> PROVIDED PASSAGE:
--- START ---
Skip to main content

TensorFlow IO

Project description




TensorFlow I/O

GitHub CI PyPI License Documentation

TensorFlow I/O is a collection of file systems and file formats that are not available in TensorFlow's built-in support. A full list of supported file systems and file formats by TensorFlow I/O can be found here.

The use of tensorflow-io is straightforward with keras. Below is an example to Get Started with TensorFlow with the data processing aspect replaced by tensorflow-io:

import tensorflow as tf
import tensorflow_io as tfio

# Read the MNIST data into the IODataset.
dataset_url = "https://storage.googleapis.com/cvdf-datasets/mnist/"
--- END ---
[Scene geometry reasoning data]
--- START ---
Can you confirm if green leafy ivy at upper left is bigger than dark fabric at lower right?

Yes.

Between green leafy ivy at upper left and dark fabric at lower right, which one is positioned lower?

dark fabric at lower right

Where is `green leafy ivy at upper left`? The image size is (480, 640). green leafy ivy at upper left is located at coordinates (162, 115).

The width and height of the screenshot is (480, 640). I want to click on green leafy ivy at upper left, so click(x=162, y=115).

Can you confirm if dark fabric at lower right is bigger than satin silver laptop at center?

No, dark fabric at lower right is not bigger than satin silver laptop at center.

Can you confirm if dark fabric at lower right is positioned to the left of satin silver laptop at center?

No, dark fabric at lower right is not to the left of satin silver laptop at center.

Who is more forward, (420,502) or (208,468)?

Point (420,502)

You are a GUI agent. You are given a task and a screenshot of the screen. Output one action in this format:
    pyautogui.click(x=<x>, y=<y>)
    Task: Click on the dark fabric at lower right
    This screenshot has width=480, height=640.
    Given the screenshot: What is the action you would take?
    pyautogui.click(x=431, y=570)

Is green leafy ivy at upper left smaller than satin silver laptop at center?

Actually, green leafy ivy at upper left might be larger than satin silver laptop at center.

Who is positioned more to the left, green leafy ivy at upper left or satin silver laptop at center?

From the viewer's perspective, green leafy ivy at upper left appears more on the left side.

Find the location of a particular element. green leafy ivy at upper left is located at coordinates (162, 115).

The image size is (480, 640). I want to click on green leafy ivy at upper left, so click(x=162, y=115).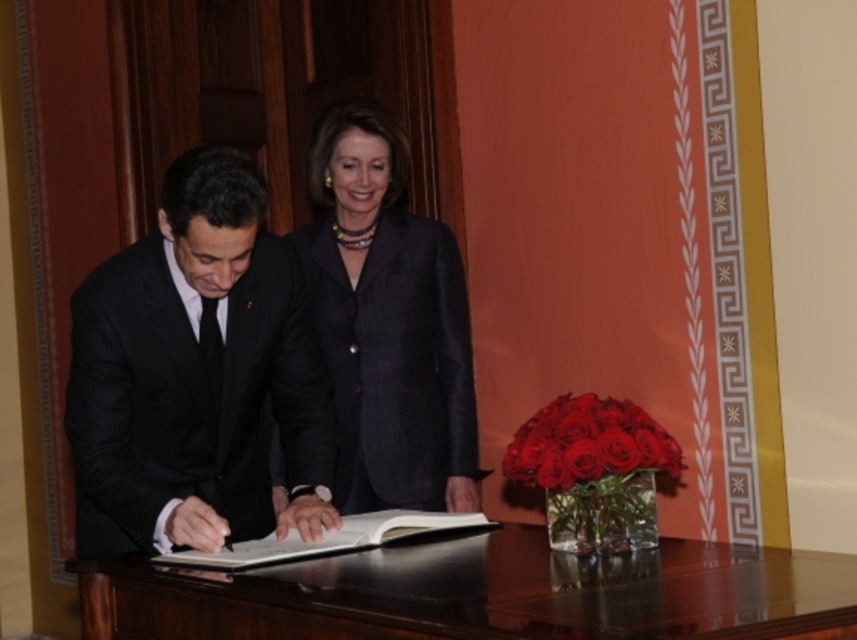
You are standing at the desk and want to place a small object between the two points labeled point (228, 406) and point (601, 476). Based on their positions, which point should the object be closer to to ensure it is in front of both?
--- END ---
> WORK INSTRUCTIONS:
1. In the TensorFlow I/O project page, list every word on the line directly beneath the "TensorFlow I/O" heading.
2. Carry on the TensorFlow I/O project page from the point where it stops.

> WRITTEN RESPONSES:
1. GitHub, CI, PyPI, License, Documentation

2.
d_train = tfio.IODataset.from_mnist(
    dataset_url + "train-images-idx3-ubyte.gz",
    dataset_url + "train-labels-idx1-ubyte.gz",
)

# Shuffle the elements of the dataset.
d_train = d_train.shuffle(buffer_size=1024)

# By default image data is uint8, so convert to float32 using map().
d_train = d_train.map(lambda x, y: (tf.image.convert_image_dtype(x, tf.float32), y))

# prepare batches the data just like any other tf.data.Dataset
d_train = d_train.batch(32)

# Build the model.
model = tf.keras.models.Sequential(
    [
        tf.keras.layers.Flatten(input_shape=(28, 28)),
        tf.keras.layers.Dense(512, activation=tf.nn.relu),
        tf.keras.layers.Dropout(0.2),
        tf.keras.layers.Dense(10, activation=tf.nn.softmax),
    ]
)

# Compile the model.
model.compile(
    optimizer="adam", loss="sparse_categorical_crossentropy", metrics=["accuracy"]
)

# Fit the model.
model.fit(d_train, epochs=5, steps_per_epoch=200)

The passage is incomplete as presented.